Lepercq also noted a need globally to dramatically scale up electrolyzer manufacturing capacity, saying European producers faced a "steep ramp-up challenge to multi-gigawatt production capacity."
"The history of solar PV and batteries show that Chinese companies have been faster and bolder in similar ramp-ups," he said.
Lepercq is asking producers how quickly they can scale to 10 GW/year capacity, when the leading manufacturers in Europe are still building towards 1 GW/year capacity.
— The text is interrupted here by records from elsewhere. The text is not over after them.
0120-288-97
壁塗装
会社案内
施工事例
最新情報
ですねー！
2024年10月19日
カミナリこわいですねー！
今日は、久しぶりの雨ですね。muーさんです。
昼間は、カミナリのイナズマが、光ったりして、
"This is exactly the discussion I had personally with the solar suppliers 15 years ago," Lepercq, a former solar industry executive, said.
Shale gas story
Lepercq distinguished between what he called "policy hydrogen," driven by subsidies and government incentives and "commodity hydrogen," motivated by market fundamentals.
"Commodity hydrogen comes with a very simple idea, that you need to start from the market."
The hydrogen economy would develop in a similar fashion to the US shale gas developments of the 2010s, Lepercq thought.
"When shale gas entrepreneurs looked at their business 20 years ago, they didn't go to Washington and say, we're going to make America great again with shale gas," he said. "They went to customers. They went to Wall Street to raise money. And in the end, they served the market."
"At some point, you need crazy entrepreneurs," he added, highlighting the role entrepreneurs played in shale gas, solar and battery development. "This is how this green hydrogen business is going to be made at scale."
With a similar effort, Europe could replace all of its Russian gas imports by 2030 with renewable hydrogen sourced from the Mediterranean region.
"The demand is there; the prices are there. The only thing that you need to build is the supply chain to get there," Lepercq said. "What we have today is this war against climate change and against dependence on Russian gas. And what we need is to have a shock therapy. I think we're going to get it, and the reason we're going to get it is market prices."